The ruling is in response to a lawsuit filed in November 2022 by six voting rights advocacy organizations, later joined by five individual voters. The organizations and voters are represented by legal counsel from the American Civil Liberties Union of Pennsylvania, ACLU National, and the law firm Hogan Lovells.
The lawsuit, NAACP v. Schmidt, was filed by the Pennsylvania State Conference of the NAACP, Black Political Empowerment Project, Common Cause Pennsylvania, League of Women Voters of Pennsylvania, Make The Road Pennsylvania, and POWER Interfaith. The organizations and their counsel responded to the ruling by issuing the following statements:
Witold Walczak, legal director of the ACLU of Pennsylvania: “Every eligible person who casts a ballot should have their vote counted. The handwritten-date requirement is completely irrelevant and unnecessary because elections officials know whether the ballot was received on time. And the whole point of this provision in the Civil Rights Act was to stop states from disqualifying votes for frivolous reasons, like this date requirement. We’re grateful that the court understood that.”
Ari Savitzky, senior staff attorney with the ACLU’s Voting Rights Project: “The right to vote is sacred. Throwing out valid votes because of a minor paperwork error is undemocratic and illegal. This ruling ensures that Pennsylvanians who vote by mail, including senior citizens and voters with disabilities, will not face disenfranchisement because of a trivial mistake in handwriting an irrelevant date on the outer return envelope. Federal law requires nothing less, as the court’s decision makes crystal clear.”

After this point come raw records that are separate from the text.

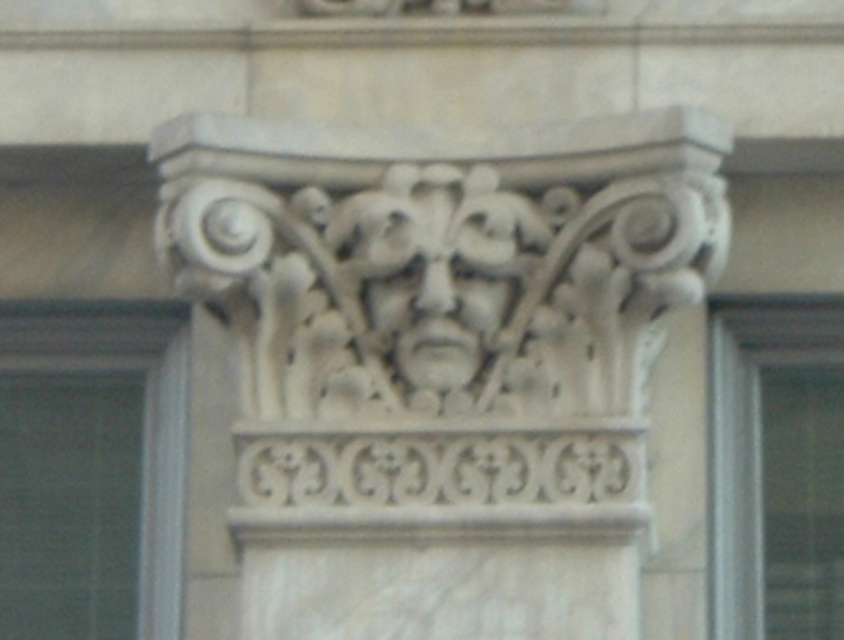
You are an architect examining a detailed stone carving. You notice a specific point at coordinates point (442,358). Based on the scene description, can you determine what part of the carving this point corresponds to?

The point (442,358) is located on the white stone carving at center, which is the central figure of a stylized face or mask flanked by stylized foliage or vines.

You are an art conservator examining the architectural detail. You notice the white stone carving at center and the white stone face at center. Which one appears closer to you based on their spatial arrangement?

The white stone carving at center is in front of the white stone face at center, so it appears closer to you.

You are an architect examining the building facade. You notice two white stone elements at the center of the image. One is labeled as the white stone carving at center and the other as the white stone face at center. Which of these two elements is taller?

The white stone carving at center is much taller than the white stone face at center.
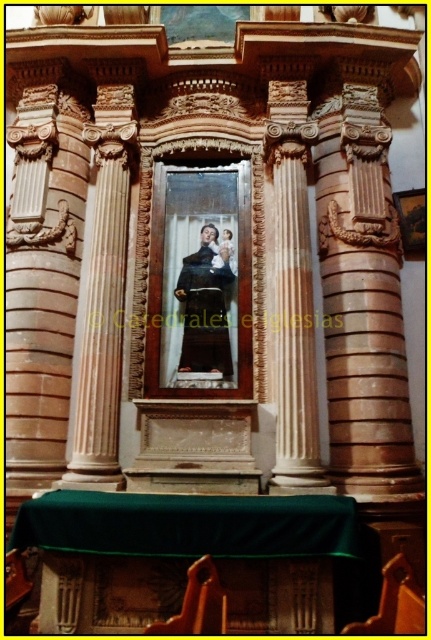
Measure the distance between brown polished stone column at right and camera.

A distance of 7.07 meters exists between brown polished stone column at right and camera.

Does point (368, 333) come behind point (197, 282)?

No.

Locate an element on the screen. The width and height of the screenshot is (431, 640). brown polished stone column at right is located at coordinates (362, 296).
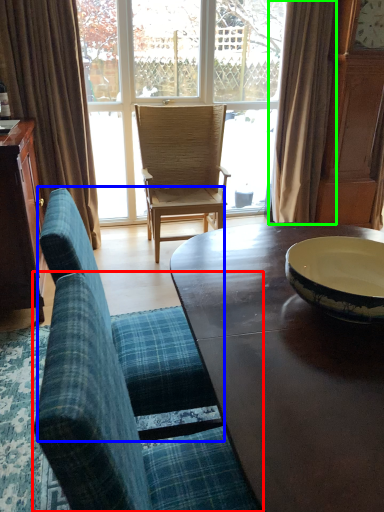
Question: Which object is the closest to the chair (highlighted by a red box)? Choose among these: chair (highlighted by a blue box) or curtain (highlighted by a green box).

Choices:
 (A) chair
 (B) curtain

Answer: (A)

Philip Hensley-Robin, executive director of Common Cause Pennsylvania: “This is a tremendous victory for mail-in voters in Pennsylvania. We are relieved that minor clerical errors will no longer prevent Pennsylvanians from having their votes counted. We look forward to seeing the impact that this ruling will have on future elections, particularly for communities of color and elderly Pennsylvanians.”
Susan Gobreski, vice president of policy at the League of Women Voters of Pennsylvania: “We applaud today’s court decision in NAACP v. Schmidt. Pennsylvania citizens must have complete and unfettered access to the ballot box, free from unnecessary obstacles or interference. Today’s decision is a victory for voters and the accessibility of our elections.”
Diana Robinson, civic engagement director for Make the Road Pennsylvania: “Today the court affirmed what is already common sense: A minor, meaningless technicality shouldn’t disenfranchise eligible voters. As long as your ballot is received on time, the date written on the paper is irrelevant and your vote counts.”
Bishop Dwayne Royster, executive director at POWER Interfaith: “Our faith calls us to advocate for equitable access to the ballot box, striving to eradicate any injustice that undermines the sacred principle of democratic representation. We cannot allow technicalities to strip away the voices of countless voters who participated in the democratic process, particularly those of us who have historically faced barriers in accessing the ballot box. Count every vote and ensure that eligible ballots are not disqualified over minor paperwork errors.”